• EXERCISE DIRECTIONS: Extract every entry word for word. Skip the pictures.
===== SOURCE MATERIAL =====
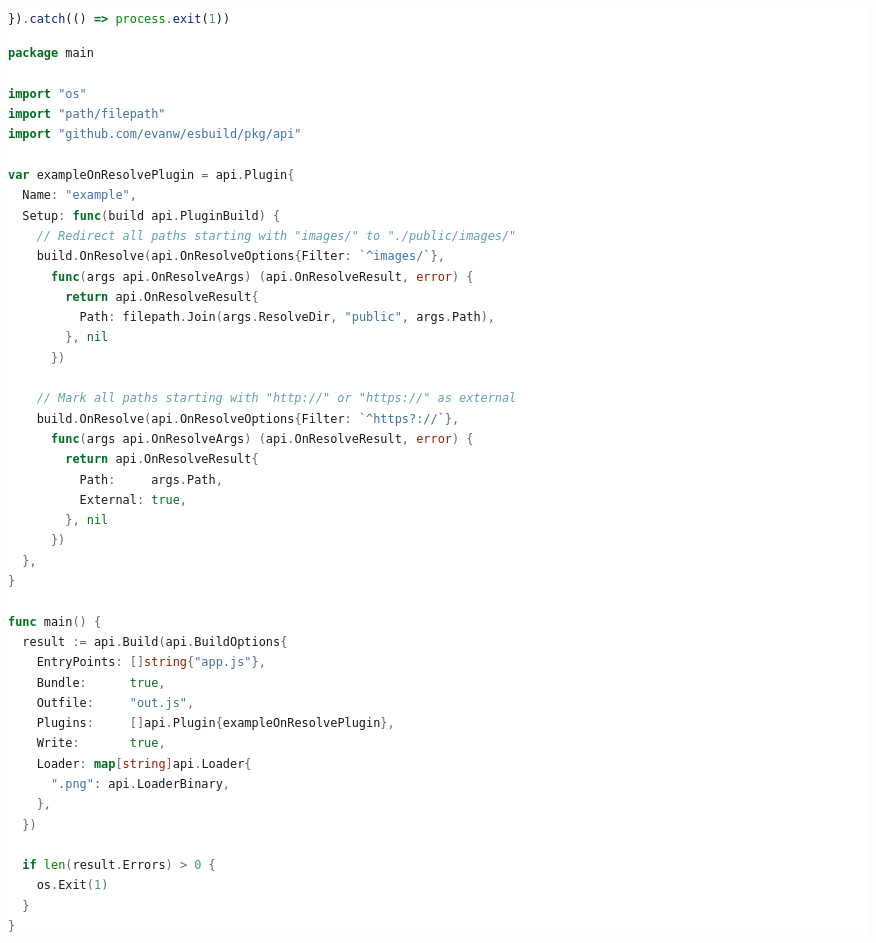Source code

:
 ```js
}).catch(() => process.exit(1))
```

</div>
<div title="go">

```go
package main

import "os"
import "path/filepath"
import "github.com/evanw/esbuild/pkg/api"

var exampleOnResolvePlugin = api.Plugin{
  Name: "example",
  Setup: func(build api.PluginBuild) {
    // Redirect all paths starting with "images/" to "./public/images/"
    build.OnResolve(api.OnResolveOptions{Filter: `^images/`},
      func(args api.OnResolveArgs) (api.OnResolveResult, error) {
        return api.OnResolveResult{
          Path: filepath.Join(args.ResolveDir, "public", args.Path),
        }, nil
      })

    // Mark all paths starting with "http://" or "https://" as external
    build.OnResolve(api.OnResolveOptions{Filter: `^https?://`},
      func(args api.OnResolveArgs) (api.OnResolveResult, error) {
        return api.OnResolveResult{
          Path:     args.Path,
          External: true,
        }, nil
      })
  },
}

func main() {
  result := api.Build(api.BuildOptions{
    EntryPoints: []string{"app.js"},
    Bundle:      true,
    Outfile:     "out.js",
    Plugins:     []api.Plugin{exampleOnResolvePlugin},
    Write:       true,
    Loader: map[string]api.Loader{
      ".png": api.LoaderBinary,
    },
  })

  if len(result.Errors) > 0 {
    os.Exit(1)
  }
}
```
=====
• TASK OUTPUT:
Source code

:
 ```js
}).catch(() => process.exit(1))
```

</div>
<div title="go">

```go
package main

import "os"
import "path/filepath"
import "github.com/evanw/esbuild/pkg/api"

var exampleOnResolvePlugin = api.Plugin{
  Name: "example",
  Setup: func(build api.PluginBuild) {
    // Redirect all paths starting with "images/" to "./public/images/"
    build.OnResolve(api.OnResolveOptions{Filter: `^images/`},
      func(args api.OnResolveArgs) (api.OnResolveResult, error) {
        return api.OnResolveResult{
          Path: filepath.Join(args.ResolveDir, "public", args.Path),
        }, nil
      })

    // Mark all paths starting with "http://" or "https://" as external
    build.OnResolve(api.OnResolveOptions{Filter: `^https?://`},
      func(args api.OnResolveArgs) (api.OnResolveResult, error) {
        return api.OnResolveResult{
          Path:     args.Path,
          External: true,
        }, nil
      })
  },
}

func main() {
  result := api.Build(api.BuildOptions{
    EntryPoints: []string{"app.js"},
    Bundle:      true,
    Outfile:     "out.js",
    Plugins:     []api.Plugin{exampleOnResolvePlugin},
    Write:       true,
    Loader: map[string]api.Loader{
      ".png": api.LoaderBinary,
    },
  })

  if len(result.Errors) > 0 {
    os.Exit(1)
  }
}
```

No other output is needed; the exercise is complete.